4 Or 5 Magicians - Ideal Man
Longstanding favourites of STN, of course - we interviewed leader Dan Ormsby in our not too distant past - but word is that now their ever fluctuating backline has steadied itself labels are on the prowl and an album is in the process of being majicked. March, they've claimed. If you're new to them, then let's call them Lamacq and Huw Stephens-supported purveyors of only the finest slanted melodies touched by the spirit of the US lo-fi high priests but with their own peculiarly English swirlingly intense and lyrically wry slant.

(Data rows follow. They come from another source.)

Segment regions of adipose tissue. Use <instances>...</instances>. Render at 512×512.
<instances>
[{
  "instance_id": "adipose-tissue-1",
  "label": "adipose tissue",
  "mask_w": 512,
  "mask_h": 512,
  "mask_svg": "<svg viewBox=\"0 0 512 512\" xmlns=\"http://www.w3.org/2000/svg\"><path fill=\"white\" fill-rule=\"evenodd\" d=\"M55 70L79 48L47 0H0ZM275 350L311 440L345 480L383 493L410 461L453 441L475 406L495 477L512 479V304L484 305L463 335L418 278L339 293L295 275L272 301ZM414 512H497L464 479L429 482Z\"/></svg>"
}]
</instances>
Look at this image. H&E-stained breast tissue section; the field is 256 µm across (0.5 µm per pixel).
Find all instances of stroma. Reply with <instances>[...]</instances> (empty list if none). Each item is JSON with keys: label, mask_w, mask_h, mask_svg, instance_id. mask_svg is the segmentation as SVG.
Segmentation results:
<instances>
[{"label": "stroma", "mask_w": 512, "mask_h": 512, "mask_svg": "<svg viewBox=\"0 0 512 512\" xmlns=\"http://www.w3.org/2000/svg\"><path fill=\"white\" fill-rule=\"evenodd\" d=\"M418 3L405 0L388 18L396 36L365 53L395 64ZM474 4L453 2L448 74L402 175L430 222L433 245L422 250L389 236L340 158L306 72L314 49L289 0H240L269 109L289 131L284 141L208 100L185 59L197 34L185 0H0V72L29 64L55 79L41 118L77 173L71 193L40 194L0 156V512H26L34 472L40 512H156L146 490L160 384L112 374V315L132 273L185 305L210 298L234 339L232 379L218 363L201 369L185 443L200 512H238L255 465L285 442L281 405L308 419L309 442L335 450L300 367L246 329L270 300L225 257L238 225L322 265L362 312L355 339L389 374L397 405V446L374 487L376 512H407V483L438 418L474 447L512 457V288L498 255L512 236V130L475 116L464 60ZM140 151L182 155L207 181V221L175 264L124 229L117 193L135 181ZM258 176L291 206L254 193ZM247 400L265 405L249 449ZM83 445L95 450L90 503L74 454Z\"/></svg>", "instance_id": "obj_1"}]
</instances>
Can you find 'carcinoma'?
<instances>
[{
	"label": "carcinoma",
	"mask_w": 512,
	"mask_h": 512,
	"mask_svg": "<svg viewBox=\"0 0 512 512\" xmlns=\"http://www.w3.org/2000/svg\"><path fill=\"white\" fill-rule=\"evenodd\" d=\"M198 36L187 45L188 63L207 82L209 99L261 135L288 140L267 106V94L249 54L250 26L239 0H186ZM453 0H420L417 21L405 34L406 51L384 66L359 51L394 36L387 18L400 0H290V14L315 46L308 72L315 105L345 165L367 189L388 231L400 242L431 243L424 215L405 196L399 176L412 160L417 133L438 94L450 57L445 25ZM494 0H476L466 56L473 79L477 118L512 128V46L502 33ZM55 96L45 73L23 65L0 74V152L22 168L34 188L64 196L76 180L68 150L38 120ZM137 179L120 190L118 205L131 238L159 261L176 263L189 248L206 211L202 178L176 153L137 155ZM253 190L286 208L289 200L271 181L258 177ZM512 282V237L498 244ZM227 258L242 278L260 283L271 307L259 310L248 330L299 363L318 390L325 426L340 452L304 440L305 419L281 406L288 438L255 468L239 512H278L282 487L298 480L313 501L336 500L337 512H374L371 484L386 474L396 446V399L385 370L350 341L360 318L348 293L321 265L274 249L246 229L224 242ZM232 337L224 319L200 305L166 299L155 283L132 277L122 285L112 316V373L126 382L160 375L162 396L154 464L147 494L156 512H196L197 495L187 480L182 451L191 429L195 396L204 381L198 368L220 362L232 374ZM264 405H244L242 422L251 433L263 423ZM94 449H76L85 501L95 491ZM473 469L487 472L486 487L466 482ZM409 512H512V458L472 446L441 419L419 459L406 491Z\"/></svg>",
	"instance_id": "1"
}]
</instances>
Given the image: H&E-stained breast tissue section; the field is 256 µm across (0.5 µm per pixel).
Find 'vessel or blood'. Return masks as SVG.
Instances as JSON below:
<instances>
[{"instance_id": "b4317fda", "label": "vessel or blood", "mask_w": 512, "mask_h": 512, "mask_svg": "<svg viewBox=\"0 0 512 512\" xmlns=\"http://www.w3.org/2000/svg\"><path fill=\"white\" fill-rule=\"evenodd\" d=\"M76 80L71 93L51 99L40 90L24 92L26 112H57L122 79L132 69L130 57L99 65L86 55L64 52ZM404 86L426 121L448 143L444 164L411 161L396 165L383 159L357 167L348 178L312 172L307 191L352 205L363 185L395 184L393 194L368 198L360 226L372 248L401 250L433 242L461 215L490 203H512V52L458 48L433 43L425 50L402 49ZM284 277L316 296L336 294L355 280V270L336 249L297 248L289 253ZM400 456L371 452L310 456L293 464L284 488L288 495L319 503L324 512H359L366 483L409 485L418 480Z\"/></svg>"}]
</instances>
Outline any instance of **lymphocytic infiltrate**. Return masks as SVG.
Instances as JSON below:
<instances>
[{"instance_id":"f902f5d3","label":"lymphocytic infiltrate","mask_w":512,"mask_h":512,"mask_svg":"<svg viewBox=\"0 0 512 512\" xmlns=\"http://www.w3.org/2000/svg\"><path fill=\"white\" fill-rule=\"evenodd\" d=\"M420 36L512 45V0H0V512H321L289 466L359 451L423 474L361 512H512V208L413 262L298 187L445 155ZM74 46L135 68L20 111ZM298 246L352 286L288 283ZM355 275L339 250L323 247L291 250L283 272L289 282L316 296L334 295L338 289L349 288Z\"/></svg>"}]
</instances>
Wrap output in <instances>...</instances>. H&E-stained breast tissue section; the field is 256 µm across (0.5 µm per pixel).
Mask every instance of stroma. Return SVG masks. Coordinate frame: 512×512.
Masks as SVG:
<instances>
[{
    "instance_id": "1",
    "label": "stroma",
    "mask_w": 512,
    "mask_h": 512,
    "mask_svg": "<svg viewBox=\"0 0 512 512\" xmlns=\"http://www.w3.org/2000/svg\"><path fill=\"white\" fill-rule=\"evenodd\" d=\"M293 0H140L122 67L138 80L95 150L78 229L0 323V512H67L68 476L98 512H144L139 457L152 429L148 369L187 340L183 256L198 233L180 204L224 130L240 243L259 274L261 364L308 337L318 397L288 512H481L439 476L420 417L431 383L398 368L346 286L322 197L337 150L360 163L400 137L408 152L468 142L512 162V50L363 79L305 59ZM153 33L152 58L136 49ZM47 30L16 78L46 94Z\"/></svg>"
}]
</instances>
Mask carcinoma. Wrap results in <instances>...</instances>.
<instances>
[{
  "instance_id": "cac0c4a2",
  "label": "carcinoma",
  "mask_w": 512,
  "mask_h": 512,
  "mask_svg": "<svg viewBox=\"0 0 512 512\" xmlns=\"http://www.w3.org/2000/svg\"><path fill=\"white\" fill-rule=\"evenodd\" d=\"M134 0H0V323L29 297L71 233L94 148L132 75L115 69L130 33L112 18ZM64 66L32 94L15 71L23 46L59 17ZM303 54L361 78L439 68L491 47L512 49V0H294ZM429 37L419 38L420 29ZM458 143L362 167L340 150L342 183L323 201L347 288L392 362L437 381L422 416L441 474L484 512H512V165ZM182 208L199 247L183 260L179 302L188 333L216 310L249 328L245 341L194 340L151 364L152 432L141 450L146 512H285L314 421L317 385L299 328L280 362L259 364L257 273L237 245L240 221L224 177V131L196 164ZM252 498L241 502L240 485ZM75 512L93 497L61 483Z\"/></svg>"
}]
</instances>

Let's Wrestle - Music Is My Girlfriend
The self styled "most miserable and hateful band in north London" were recently arrested in the wake of Fucked Up supports (something vehicular, we're assured). Lest you get the wrong idea, this is not some set of rock'n'roll hellraisers but a wry, scrappy David Shrigley referencing trio who crash about and, in WPG's case, declaim in an amusedly blank fashion, all in the grand tradition of the Television Personalities, Subway Sect, Beat Happening, Art Brut and a little bit early Pavement. It's not musical rocket science, it's just damned good idiot savant indie as she used to be made. Album on the way, probably.
The Voluntary Butler Scheme - Tabasco Sole
Up until recently at least, Stourbridge raised Rob Jones has been the quintessential one man band, working behind a full complement of instruments on his own and looping everything from vocals, guitar and keyboard to drums, kazoo and sundry noise makers to build up his peculiar opuses. And it's no small, unambitious sound either, nicking influences from all over the place from glam to cod-soul to tweepop, plus no small amount of likeable lyrical whimsy, all with due love, care and attention. We hope for much more in 2009.
Superman Revenge Squad - I'm Gonna Go To Bed And When I Wake Up I'm Gonna Be Someone Else
Croydon's Ben Parker, previously of trio Tempertwig and duo Nosferatu D2 before logically going solo, is one man strumming an acoustic guitar. Plenty of those to go round already. What there aren't too many of is songwriters who have so many thoughts and ideas their own song structures barely contain them, necessitating lapses into rapidfire spoken word littered with pop culture references. Darkly humorous and thought provoking, sharply spun, skin-crawlingly honest and self-deprecating to a fault, he's been compared to Jeffrey Lewis and admits a love of Will Oldham, should you require a ballpark figure.
Joe Gideon And The Shark - True Nature
Few noticed Bikini Atoll, who put out two albums on Bella Union, one Albini-recorded, which was a shame as they had plenty of ideas mostly involving dark imagery and discordant interplay. The duo formed by frontman Gideon and sister Viva continue down much the same route with even more sleazy intensity, often spoken word grim tales, sinister chants and wild-eyed fuzzy blues riffage playing off thumping drums and keyboards to create an effect akin to Nick Cave's The Firstborn Is Dead melded with Lift To Experience. Recent tour support choice of the aforementioned Cave, their debut should be out in spring.
Rose Elinor Dougall - To The Sea (demo)
Brighton-reared Dougall, who comes with British Sea Power and Brakes connections, drew in attention with the whirling psych-pop of her debut 7" and the slow burn blur of her demos, suggesting a decent range of influences from electronic retro-futurism a la Broadcast to sunny indie-pop via warmly folkily wistful vocals and Young Marble Giants-recalling haziness. Oh, alright, she used to be Rosay Pipette, but don't worry about that because in the short term it'll only put people off. Album in early summer.